Nockabatzl, deine Tussi ist auf ihren Quadratlatschn längst raus geschlichen. Damenbesuche sind im Preis nicht inbegriffen, in der Quetschn ist kein Platz für derlei Geschichten.“
Vittorio knallt der Vermieterin die Zimmertür vor der Nase zu. Er lauscht an der Tür, ob sie noch etwas zu vermelden hat.
„Giftnigl!“
Die Stimme der beleibten Mittfünfzigerin ist in der Lage, Kristallglas zum Bersten zu bringen. Ihr muffiger Geruch durchzieht die ganze Wohnung, was die höhere Tochter vertrieben haben dürfte. Sein Groll steigert sich von Minute zu Minute, bis er hört, wie sich ihre Schritte in Richtung der Küche entfernen. Enttäuscht sinkt er auf seinen einzigen Stuhl.

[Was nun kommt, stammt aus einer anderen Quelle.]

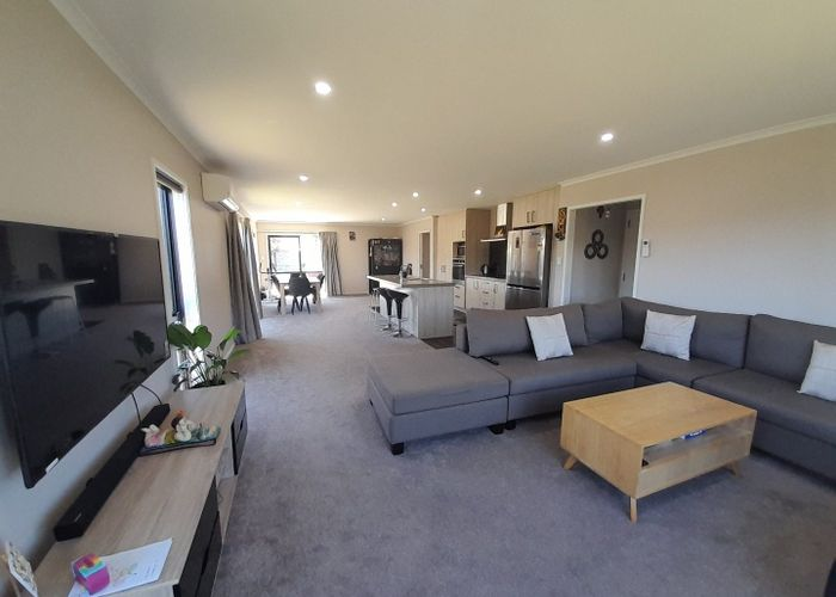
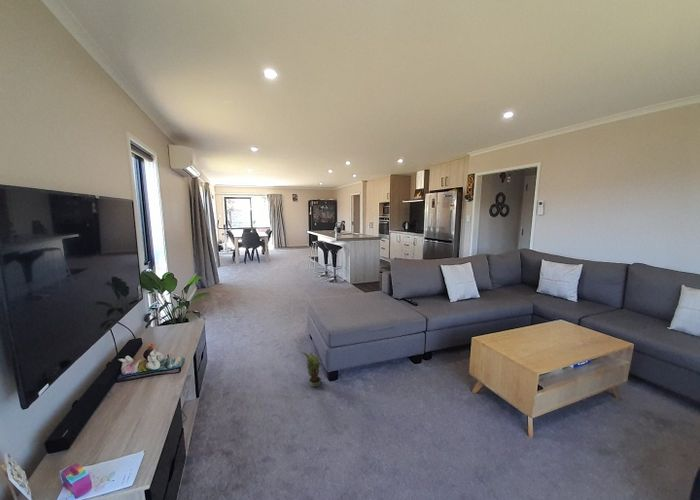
+ potted plant [299,350,324,388]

„Hat sie das mit Absicht gemacht?“
Einmal senkrecht im Fahrstuhl bis in den Himmel, und dann? Ausstieg im Nichts, freier Fall ins Bodenlose. Der Sommer ist gelaufen. Ihre Rache für seinen Schabernack mit dem präparierten Morignone Ring?
„Schnee von gestern!“
Er zwängt sich wieder in seine enge Jeans und zieht ein grünes Polohemd darüber an, fährt sich vorm blinden Spiegel mit den Fingern durch die Haare und wischt sich den letzten Schlaf aus den Augen.
„Über den Vorfall während der Exkursion wollte sie nicht mit mir sprechen. Was soll ich da machen?“
Erst jetzt fällt ihm auf, dass er ihre Anschrift nicht kennt, nur eine Emailadresse von der Uni. Er schaut nach, ob sie ihm eine Mail gesendet hat. Nichts, keine Nachricht, wohin sie heute verreist. Enttäuscht klappt er seinen Laptop zu.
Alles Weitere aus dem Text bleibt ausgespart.